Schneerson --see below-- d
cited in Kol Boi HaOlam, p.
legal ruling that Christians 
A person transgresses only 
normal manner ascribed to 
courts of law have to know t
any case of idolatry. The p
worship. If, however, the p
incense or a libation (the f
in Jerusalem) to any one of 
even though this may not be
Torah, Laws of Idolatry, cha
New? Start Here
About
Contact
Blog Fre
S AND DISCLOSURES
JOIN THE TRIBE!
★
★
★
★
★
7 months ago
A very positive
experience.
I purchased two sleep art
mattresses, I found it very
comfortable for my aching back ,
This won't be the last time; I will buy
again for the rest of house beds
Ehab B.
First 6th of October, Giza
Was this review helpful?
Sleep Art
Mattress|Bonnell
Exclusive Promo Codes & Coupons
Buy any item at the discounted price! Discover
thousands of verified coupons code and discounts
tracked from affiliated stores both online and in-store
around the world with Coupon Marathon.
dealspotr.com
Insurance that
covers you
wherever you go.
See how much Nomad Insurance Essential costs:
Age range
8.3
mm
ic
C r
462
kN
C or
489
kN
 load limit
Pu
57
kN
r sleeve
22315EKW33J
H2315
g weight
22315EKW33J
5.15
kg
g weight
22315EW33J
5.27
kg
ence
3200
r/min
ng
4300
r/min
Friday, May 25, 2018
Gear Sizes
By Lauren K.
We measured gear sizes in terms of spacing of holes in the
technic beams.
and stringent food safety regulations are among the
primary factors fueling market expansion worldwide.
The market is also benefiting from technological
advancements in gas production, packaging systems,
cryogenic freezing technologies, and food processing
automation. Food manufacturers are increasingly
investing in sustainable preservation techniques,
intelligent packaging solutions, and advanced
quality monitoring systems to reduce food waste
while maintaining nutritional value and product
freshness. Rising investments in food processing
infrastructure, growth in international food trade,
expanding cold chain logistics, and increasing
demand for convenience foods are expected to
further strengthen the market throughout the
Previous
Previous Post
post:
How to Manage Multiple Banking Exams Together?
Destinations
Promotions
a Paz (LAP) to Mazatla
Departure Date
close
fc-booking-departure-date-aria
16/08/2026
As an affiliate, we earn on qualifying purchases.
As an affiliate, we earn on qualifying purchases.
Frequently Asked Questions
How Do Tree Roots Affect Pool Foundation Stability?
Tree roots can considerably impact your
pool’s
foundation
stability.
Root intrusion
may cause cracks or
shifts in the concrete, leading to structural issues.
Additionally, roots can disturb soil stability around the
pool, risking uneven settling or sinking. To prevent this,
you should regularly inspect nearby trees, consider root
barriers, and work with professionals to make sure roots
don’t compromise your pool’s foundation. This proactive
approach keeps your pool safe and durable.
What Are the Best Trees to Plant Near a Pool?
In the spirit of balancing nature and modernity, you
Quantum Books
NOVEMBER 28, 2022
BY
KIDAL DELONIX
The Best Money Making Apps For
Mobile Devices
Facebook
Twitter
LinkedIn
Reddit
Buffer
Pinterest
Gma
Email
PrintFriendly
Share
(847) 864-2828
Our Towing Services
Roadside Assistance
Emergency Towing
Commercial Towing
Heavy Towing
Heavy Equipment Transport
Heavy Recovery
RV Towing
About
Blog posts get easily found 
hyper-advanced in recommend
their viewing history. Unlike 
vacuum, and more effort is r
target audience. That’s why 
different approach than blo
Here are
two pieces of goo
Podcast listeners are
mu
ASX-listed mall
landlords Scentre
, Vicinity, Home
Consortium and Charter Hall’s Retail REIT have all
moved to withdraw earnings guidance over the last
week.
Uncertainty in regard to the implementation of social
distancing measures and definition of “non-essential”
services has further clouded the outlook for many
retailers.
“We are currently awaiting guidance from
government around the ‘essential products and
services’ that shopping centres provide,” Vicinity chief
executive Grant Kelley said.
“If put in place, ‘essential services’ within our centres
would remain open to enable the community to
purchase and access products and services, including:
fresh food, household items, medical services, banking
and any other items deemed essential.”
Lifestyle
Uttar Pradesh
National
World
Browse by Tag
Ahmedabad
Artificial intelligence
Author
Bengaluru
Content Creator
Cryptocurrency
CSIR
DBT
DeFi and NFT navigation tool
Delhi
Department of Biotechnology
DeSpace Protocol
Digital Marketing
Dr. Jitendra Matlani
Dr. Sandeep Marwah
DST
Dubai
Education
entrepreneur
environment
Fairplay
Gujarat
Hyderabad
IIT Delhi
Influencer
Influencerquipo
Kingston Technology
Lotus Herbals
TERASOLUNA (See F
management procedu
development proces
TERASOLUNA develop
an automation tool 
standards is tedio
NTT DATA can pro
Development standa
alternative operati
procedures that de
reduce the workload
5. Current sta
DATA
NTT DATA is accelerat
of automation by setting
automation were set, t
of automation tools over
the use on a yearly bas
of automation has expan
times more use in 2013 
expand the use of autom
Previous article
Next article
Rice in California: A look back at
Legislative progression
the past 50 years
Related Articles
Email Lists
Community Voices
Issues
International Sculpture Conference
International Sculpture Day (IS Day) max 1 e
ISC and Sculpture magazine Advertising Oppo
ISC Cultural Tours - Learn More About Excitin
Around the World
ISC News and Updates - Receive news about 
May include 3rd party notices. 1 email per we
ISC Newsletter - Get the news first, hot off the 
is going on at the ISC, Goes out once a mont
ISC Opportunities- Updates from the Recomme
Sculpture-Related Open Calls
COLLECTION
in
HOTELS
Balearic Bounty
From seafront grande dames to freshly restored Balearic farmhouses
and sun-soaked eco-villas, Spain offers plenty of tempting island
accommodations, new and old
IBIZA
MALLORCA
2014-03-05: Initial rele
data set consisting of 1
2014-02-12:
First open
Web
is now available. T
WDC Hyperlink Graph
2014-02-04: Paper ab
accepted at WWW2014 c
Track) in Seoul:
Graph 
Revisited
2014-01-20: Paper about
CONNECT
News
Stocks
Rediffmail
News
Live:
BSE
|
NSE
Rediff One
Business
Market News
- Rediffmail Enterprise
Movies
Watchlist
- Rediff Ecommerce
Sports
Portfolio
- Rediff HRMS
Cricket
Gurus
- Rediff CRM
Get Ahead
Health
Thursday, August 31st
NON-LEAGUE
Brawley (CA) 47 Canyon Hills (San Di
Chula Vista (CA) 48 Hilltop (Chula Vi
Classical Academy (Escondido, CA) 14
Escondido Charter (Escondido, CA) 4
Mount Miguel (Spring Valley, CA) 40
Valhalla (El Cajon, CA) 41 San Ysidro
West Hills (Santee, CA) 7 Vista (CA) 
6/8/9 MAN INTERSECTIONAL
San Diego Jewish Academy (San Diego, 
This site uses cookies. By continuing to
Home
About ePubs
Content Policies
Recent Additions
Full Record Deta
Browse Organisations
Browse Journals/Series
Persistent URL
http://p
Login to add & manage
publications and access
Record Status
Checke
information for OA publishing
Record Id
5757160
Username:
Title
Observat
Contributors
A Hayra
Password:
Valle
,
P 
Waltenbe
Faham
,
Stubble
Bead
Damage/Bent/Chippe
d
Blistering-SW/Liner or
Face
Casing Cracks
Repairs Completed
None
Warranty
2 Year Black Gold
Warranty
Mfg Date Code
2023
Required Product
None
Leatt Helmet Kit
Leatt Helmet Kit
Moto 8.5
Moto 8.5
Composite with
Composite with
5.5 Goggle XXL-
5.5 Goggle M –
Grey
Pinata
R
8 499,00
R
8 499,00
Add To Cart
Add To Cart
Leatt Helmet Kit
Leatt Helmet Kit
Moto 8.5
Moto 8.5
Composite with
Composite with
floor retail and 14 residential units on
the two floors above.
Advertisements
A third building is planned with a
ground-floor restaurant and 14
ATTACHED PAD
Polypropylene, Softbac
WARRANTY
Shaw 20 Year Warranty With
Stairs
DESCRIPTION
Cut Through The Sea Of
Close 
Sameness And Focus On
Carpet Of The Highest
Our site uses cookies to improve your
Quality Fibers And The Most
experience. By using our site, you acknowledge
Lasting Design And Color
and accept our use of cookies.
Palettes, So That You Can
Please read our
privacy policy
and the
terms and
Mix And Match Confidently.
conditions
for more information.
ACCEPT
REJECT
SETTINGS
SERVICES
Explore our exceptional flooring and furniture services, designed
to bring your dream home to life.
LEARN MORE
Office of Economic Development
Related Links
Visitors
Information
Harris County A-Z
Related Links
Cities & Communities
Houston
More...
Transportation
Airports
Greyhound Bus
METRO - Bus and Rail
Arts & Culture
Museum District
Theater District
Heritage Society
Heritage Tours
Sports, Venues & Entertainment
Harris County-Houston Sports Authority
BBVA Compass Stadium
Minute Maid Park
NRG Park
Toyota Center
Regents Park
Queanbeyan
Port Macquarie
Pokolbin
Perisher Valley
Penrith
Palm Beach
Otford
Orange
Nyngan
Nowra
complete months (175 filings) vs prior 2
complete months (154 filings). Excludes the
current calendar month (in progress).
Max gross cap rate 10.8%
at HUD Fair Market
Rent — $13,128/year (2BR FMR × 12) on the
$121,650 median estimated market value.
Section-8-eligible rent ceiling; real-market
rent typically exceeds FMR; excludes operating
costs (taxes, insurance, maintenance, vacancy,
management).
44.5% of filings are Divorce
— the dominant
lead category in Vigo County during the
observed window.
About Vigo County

▸ What you have to do:
Pull out all lines containing the word "guidance" from the entries above.

▸ Answer to this exercise:
moved to withdraw earnings guidance over the last
“We are currently awaiting guidance from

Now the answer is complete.